Institute for Molecular Bioscience, The University of Queensland, Brisbane, Queensland 4072, Australia.
Bioinformatics. 2011 Sep 1;27(17):2354-60. doi: 10.1093/bioinformatics/btr399. Epub 2011 Jun 30.
Direct binding by a transcription factor (TF) to the proximal promoter of a gene is a strong evidence that the TF regulates the gene. Assaying the genome-wide binding of every TF in every cell type and condition is currently impractical. Histone modifications correlate with tissue/cell/condition-specific ('tissue specific') TF binding, so histone ChIP-seq data can be combined with traditional position weight matrix (PWM) methods to make tissue-specific predictions of TF-promoter interactions.

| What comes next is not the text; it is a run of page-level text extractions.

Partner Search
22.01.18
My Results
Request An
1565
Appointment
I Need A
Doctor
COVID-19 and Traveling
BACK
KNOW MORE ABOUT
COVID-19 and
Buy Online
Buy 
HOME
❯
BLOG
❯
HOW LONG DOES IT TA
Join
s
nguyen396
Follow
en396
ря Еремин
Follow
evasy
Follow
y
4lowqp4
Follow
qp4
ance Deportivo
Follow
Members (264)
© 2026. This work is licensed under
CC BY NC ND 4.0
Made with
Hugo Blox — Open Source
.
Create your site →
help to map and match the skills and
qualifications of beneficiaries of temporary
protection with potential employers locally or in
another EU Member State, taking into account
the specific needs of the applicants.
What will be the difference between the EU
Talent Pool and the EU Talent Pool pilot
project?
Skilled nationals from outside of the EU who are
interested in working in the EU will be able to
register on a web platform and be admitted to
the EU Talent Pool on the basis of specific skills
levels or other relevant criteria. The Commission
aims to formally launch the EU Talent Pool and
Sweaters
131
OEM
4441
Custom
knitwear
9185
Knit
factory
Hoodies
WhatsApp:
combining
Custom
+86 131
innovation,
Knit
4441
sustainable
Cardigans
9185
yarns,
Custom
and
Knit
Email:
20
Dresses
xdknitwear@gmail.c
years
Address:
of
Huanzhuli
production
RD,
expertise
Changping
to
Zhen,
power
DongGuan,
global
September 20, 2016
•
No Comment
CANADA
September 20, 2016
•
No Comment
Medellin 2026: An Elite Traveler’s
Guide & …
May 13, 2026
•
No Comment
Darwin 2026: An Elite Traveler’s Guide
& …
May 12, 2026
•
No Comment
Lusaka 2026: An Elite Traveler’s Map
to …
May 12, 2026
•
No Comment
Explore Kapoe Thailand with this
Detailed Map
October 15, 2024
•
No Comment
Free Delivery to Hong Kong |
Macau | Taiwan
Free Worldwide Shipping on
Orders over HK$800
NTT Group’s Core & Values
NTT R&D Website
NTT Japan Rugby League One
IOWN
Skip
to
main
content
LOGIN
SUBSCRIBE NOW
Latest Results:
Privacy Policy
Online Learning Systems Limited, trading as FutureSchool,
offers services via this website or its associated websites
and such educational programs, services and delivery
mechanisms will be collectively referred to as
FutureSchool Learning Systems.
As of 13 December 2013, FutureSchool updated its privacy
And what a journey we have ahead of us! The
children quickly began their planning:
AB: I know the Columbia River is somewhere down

We use supervised learning to train a naïve Bayes predictor of TF-promoter binding. The predictor's features are the histone modification levels and a PWM-based score for the promoter. Training and testing uses sets of promoters labeled using TF ChIP-seq data, and we use cross-validation on 23 such datasets to measure the accuracy. A PWM+histone naïve Bayes predictor using a single histone modification (H3K4me3) is substantially more accurate than a PWM score or a conservation-based score (phylogenetic motif model). The naïve Bayes predictor is more accurate (on average) at all sensitivity levels, and makes only half as many false positive predictions at sensitivity levels from 10% to 80%. On average, it correctly predicts 80% of bound promoters at a false positive rate of 20%. Accuracy does not diminish when we test the predictor in a different cell type (and species) from training. Accuracy is barely diminished even when we train the predictor without using TF ChIP-seq data.
Our tissue-specific predictor of promoters bound by a TF is called Dr Gene and is available at http://bioinformatics.org.au/drgene.
Supplementary data are available at Bioinformatics online.
转录因子(TF)与基因近端启动子的直接结合是 TF 调节基因的有力证据。目前,检测每个 TF 在每种细胞类型和条件下的全基因组结合是不切实际的。组蛋白修饰与组织/细胞/条件特异性(“组织特异性”)TF 结合相关,因此组蛋白 ChIP-seq 数据可以与传统的位置权重矩阵(PWM)方法结合使用,以对 TF-启动子相互作用进行组织特异性预测。
我们使用有监督学习来训练 TF-启动子结合的朴素贝叶斯预测器。预测器的特征是组蛋白修饰水平和基于 PWM 的启动子评分。训练和测试使用使用 TF ChIP-seq 数据标记的启动子集,我们使用 23 个此类数据集的交叉验证来衡量准确性。使用单个组蛋白修饰(H3K4me3)的 PWM+组蛋白朴素贝叶斯预测器比 PWM 评分或基于保守性的评分(系统发育基序模型)更准确。在所有灵敏度水平上,朴素贝叶斯预测器都更准确(平均而言),并且在灵敏度水平为 10%至 80%时,假阳性预测的数量减少了一半。平均而言,在假阳性率为 20%的情况下,它可以正确预测 80%的结合启动子。当我们在与训练不同的细胞类型(和物种)中测试预测器时,准确性不会降低。即使我们在不使用 TF ChIP-seq 数据的情况下训练预测器,准确性也几乎没有降低。
我们的 TF 结合的启动子的组织特异性预测器称为 Dr Gene,可在 http://bioinformatics.org.au/drgene 上获得。
补充数据可在 Bioinformatics 在线获得。